Ángel Monterrubio

Tente Nublao

Ángel Monterrubio


La cupletista Coralina

09/09/2020

Don Manuel Fernández fue el primero en Talavera que montó en su casa un ventilador eléctrico de corriente alterna para purificar el aire. Setenta y cinco pesetas le costó la broma. Era don Manuel un solterón ‘bon vivant’ delegado de La Flor de Castilla, empresa que fabricaba pastas para sopa y de Astricina, medicamento infalible para combatir toda clase de diarreas y otros males del vientre.
Iba a Toledo una vez al año para hacerse un par de zapatos en casa de Manuel Armesto, zapatero especializado en medidas de pies dificultosos; los suyos más que dificultosos eran penosos, tal era la cantidad de callos y juanetes que soportaban. Comía en el restaurant del Hotel Imperial, su dueño, Guillermo López, le tenía en mucha estima desde que en una Feria de san Mateo don Manuel lo libró de una mano de hostias por meter el cuezo donde no lo llamaban. Después bajaba hasta Zocodover para tomar merengue de fresa con un café en la confitería de Telesforo de la Fuente, dormía la siesta en una casa de putas, limpia, discreta y de confianza en la Puerta del Cambrón y para rematar, asistía a la función del Cinematógrafo Imperial
Don Manuel Fernández estuvo presente la famosa noche en que se montó un escándalo mayúsculo por la intención, los gestos y el tono picaresco con que recitó los cuplés la artista Coralina, que venía de triunfar de manera apoteósica aquel año de 1911 en el Royal Kursaal de Madrid.
Las señoras, en bloque, abandonaron el salón -indignadísimas y escandalizadísimas- hechas un basilisco y lanzando improperios:
-¡Indecente, pecadora, bruja, mala mujer, te has de condenar!
Las menos finas, se calentaron un poco con los calificativos:
- ¡Guarra, zorra, ramera, putón ‘desorejao’!  
La mayoría de los caballeros aguantaron la ‘espantá’. Coralina era una mujer de rompe y rasga y no era cosa de perderse el espectáculo, así que terminaron de ver el número mucho más libres de trabas, coreando y jaleando los estribillos rijosos de la cantante.

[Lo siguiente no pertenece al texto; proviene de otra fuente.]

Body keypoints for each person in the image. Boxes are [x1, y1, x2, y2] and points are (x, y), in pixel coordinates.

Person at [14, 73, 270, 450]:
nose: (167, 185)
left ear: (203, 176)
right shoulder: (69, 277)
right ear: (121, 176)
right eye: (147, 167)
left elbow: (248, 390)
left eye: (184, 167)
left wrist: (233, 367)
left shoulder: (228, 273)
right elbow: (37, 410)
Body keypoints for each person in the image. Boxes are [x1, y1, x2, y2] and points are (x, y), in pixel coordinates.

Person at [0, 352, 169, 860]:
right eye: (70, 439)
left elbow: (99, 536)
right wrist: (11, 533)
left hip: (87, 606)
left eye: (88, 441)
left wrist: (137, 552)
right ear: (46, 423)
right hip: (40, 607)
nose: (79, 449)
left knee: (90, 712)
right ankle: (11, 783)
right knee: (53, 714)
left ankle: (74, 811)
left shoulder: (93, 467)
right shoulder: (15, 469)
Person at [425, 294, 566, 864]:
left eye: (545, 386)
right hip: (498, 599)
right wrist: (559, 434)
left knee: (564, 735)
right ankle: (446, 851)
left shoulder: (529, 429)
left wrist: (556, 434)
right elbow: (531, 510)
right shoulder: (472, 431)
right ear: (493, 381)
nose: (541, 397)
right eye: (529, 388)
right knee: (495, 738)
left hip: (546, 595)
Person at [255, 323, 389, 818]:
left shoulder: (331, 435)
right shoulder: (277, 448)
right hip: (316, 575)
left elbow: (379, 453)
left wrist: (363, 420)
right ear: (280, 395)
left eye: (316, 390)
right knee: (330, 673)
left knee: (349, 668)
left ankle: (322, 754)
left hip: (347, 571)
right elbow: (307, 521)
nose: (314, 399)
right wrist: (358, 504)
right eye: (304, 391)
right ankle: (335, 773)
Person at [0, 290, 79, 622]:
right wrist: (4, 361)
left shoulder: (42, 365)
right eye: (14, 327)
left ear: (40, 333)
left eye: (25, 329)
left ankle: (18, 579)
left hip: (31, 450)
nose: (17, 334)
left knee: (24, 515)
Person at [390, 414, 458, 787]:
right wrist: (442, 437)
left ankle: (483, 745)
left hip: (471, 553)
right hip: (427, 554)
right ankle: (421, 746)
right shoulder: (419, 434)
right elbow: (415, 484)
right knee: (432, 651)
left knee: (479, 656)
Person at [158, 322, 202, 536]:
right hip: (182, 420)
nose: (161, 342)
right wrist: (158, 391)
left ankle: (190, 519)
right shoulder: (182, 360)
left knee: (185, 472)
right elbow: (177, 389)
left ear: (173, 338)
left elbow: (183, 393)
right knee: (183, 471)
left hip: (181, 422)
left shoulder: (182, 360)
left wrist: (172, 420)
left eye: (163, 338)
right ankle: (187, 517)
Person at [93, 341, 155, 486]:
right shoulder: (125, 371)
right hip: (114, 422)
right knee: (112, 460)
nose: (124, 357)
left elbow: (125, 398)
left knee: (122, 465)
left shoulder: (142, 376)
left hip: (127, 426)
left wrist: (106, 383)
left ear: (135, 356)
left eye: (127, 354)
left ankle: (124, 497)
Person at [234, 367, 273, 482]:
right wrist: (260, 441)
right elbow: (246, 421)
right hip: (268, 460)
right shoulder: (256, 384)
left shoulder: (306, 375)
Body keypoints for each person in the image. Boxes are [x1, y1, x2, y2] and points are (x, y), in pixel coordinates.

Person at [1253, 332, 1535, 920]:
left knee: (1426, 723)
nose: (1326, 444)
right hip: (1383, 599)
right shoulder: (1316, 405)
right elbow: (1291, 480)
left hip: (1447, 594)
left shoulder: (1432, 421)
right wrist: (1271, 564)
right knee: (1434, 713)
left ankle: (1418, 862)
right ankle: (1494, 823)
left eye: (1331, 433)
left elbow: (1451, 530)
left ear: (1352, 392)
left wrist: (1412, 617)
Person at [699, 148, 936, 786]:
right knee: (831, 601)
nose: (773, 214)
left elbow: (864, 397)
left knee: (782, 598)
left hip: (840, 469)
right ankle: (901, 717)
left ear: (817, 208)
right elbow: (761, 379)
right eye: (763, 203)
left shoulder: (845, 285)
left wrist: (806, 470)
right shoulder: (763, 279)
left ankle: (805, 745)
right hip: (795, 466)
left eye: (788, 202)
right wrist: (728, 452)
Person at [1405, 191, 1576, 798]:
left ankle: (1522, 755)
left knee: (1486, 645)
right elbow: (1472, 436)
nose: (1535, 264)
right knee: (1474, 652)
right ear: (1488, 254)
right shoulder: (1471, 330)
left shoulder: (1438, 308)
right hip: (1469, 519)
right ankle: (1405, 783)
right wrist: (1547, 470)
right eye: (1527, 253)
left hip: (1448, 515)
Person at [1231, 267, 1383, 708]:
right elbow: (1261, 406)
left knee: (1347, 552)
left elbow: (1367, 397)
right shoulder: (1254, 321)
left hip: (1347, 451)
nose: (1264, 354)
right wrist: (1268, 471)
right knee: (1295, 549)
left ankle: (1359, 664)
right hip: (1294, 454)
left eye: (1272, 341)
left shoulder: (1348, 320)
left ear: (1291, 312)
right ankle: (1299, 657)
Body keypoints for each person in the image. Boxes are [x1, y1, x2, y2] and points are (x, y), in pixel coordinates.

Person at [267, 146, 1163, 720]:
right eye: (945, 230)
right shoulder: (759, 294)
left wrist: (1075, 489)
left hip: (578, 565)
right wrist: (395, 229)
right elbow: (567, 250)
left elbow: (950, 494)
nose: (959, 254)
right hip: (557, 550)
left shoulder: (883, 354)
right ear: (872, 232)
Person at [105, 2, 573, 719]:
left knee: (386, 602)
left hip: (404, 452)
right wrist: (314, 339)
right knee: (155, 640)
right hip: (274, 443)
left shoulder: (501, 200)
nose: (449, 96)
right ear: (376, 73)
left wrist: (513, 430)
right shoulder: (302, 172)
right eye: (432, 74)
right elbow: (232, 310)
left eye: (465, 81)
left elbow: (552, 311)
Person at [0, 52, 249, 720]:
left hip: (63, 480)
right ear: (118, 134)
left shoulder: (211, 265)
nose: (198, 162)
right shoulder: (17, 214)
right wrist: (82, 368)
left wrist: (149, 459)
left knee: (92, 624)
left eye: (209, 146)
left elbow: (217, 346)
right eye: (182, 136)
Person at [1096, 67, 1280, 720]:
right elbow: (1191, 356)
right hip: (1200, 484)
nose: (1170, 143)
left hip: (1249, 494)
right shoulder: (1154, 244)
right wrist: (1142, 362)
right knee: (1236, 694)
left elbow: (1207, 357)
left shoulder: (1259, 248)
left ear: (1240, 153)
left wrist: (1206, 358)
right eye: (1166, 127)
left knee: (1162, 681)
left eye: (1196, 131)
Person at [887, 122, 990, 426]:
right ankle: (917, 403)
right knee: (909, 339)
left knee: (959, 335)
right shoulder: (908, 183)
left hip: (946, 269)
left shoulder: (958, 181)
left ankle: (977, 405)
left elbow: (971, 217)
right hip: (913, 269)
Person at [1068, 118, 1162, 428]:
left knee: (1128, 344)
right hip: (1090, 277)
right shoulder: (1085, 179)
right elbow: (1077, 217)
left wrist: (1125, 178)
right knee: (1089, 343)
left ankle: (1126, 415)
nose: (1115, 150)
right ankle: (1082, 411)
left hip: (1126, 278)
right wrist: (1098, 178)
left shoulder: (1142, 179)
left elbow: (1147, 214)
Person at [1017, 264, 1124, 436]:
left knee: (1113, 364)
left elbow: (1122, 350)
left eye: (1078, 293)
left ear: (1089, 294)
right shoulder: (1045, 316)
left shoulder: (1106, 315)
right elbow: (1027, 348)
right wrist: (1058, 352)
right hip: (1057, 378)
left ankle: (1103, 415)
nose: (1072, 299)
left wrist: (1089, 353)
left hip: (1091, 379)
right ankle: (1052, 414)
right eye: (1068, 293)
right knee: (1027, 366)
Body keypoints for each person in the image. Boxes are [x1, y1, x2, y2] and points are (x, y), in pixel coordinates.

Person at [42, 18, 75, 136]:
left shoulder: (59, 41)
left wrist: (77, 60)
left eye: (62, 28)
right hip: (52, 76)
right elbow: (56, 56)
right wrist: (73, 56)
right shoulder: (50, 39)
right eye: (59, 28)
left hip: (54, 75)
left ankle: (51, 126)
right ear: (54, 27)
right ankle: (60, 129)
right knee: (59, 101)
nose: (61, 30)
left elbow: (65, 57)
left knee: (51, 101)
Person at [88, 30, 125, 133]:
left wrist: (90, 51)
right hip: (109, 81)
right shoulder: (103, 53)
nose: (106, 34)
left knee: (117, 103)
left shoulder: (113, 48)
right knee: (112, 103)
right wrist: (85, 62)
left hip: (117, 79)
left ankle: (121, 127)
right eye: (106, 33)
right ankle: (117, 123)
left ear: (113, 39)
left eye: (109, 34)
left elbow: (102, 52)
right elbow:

Las sulfuradas damas, a la mañana siguiente, perseveraron en sus quejas contra la cupletista ante las autoridades civiles y eclesiásticas y la empresa se vio obligada a rescindir el contrato de la artista madrileña.
-Nada, nada, señores, gazmoñerías de provincias– sentenciaba don Manuel Fernández cuando le preguntaban por el asunto en el casino.